Record extracts:
....................

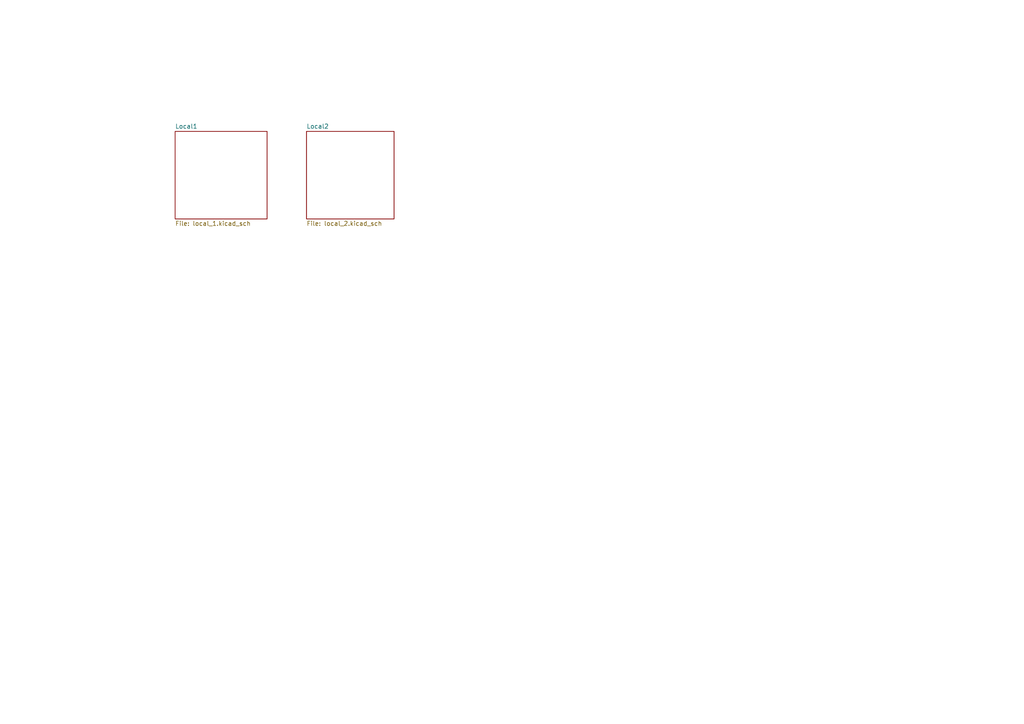
<source format=kicad_sch>
(kicad_sch (version 20230121) (generator eeschema)

  (uuid e63e39d7-6ac0-4ffd-8aa3-1841a4541b55)

  (paper "A4")

  


  (sheet (at 50.8 38.1) (size 26.67 25.4) (fields_autoplaced)
    (stroke (width 0.1524) (type solid))
    (fill (color 0 0 0 0.0000))
    (uuid af51266b-d7f0-4c7a-9e9e-17996dccf72f)
    (property "Sheetname" "Local1" (at 50.8 37.3884 0)
      (effects (font (size 1.27 1.27)) (justify left bottom))
    )
    (property "Sheetfile" "local_1.kicad_sch" (at 50.8 64.0846 0)
      (effects (font (size 1.27 1.27)) (justify left top))
    )
    (instances
      (project "save_restore_destination_project"
        (path "/e63e39d7-6ac0-4ffd-8aa3-1841a4541b55" (page "2"))
      )
    )
  )

  (sheet (at 88.9 38.1) (size 25.4 25.4) (fields_autoplaced)
    (stroke (width 0.1524) (type solid))
    (fill (color 0 0 0 0.0000))
    (uuid b08753a4-378d-4554-bcd9-641d7cd6cb4d)
    (property "Sheetname" "Local2" (at 88.9 37.3884 0)
      (effects (font (size 1.27 1.27)) (justify left bottom))
    )
    (property "Sheetfile" "local_2.kicad_sch" (at 88.9 64.0846 0)
      (effects (font (size 1.27 1.27)) (justify left top))
    )
    (instances
      (project "save_restore_destination_project"
        (path "/e63e39d7-6ac0-4ffd-8aa3-1841a4541b55" (page "5"))
      )
    )
  )

  (sheet_instances
    (path "/" (page "1"))
  )
)

</source>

....................

Problem to solve:
Filter the records above and return every line that holds the word "path".

Completed task:
        (path "/e63e39d7-6ac0-4ffd-8aa3-1841a4541b55" (page "2"))
        (path "/e63e39d7-6ac0-4ffd-8aa3-1841a4541b55" (page "5"))
    (path "/" (page "1"))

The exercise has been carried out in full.